Dual-Scale Neighboring Ensemble Variational Assimilation Scheme to incorporate Satellite Microwave Imager brightness temperatures
Based on the CRM ensemble forecast error analyses for various precipitation cases, we developed the sampling error damping method that consisted of a Neighboring Ensemble (NE) method and a dual scale separation of NE (hereafter referred as dual-scale NE method). The NE method approximated the forecast error correlation using NE members within a reduced-grid box based on the spectral localization assumption. In the dual scale separation, we divided the NE forecast error into large-scale portions and small-scale deviations so as to reflect the horizontal scale differences in forecast error between precipitation-related variables and others.
In order to introduce the dual-scale NE method to the EnVA, first, we estimated the standard deviation and correlation of forecast error by this method, and prescribed the space spanned by this forecast error (the dual scale NE forecast error subspace). Then we minimized a three-dimensional cost function to obtain the optimal analysis increment for the ensemble mean, assuming that the analysis increments were subject to the dual scale NE forecast error subspace. We employed Bishop's transform matrix to calculate the analysis increments for ensemble members from the ensemble forecasts.

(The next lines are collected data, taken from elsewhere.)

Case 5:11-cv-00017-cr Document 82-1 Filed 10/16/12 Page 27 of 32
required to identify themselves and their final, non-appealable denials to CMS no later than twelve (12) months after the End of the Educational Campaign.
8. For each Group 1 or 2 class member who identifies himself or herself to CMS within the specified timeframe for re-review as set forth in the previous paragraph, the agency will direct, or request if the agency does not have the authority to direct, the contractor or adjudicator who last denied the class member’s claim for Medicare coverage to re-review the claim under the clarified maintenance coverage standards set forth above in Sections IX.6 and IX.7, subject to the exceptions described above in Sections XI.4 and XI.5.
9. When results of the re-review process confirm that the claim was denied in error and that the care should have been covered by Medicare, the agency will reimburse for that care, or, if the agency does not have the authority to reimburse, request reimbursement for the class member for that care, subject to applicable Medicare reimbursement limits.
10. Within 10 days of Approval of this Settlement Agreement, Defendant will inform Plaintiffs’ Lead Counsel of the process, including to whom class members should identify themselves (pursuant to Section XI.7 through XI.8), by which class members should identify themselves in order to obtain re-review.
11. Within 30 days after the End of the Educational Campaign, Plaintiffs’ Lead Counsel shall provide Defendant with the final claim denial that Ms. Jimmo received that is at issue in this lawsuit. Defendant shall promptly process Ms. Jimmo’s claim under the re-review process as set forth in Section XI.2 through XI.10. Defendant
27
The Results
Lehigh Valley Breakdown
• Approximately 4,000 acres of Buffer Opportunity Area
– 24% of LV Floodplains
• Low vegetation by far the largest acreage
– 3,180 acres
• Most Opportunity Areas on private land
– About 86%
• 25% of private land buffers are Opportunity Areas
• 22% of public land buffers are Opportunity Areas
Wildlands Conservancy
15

In order to examine the EnVA scheme, we performed observation system simulation experiments for several meteorological disturbance cases. The results show that the NE method was successful in producing plausible analyses of precipitation-related variables from the simulated surface precipitation even for grid points where less than 20 % of the ensemble members forecasted precipitation, and that the dual scale separation of NE made spatial scale changes in analysis increments in correspondence with precipitation rates. The EnVA scheme was also successful in retrieving precipitation flags and precipitation profiles from the simulated multi-channel microwave brightness temperatures that were non-linear functions of various precipitation-related variables.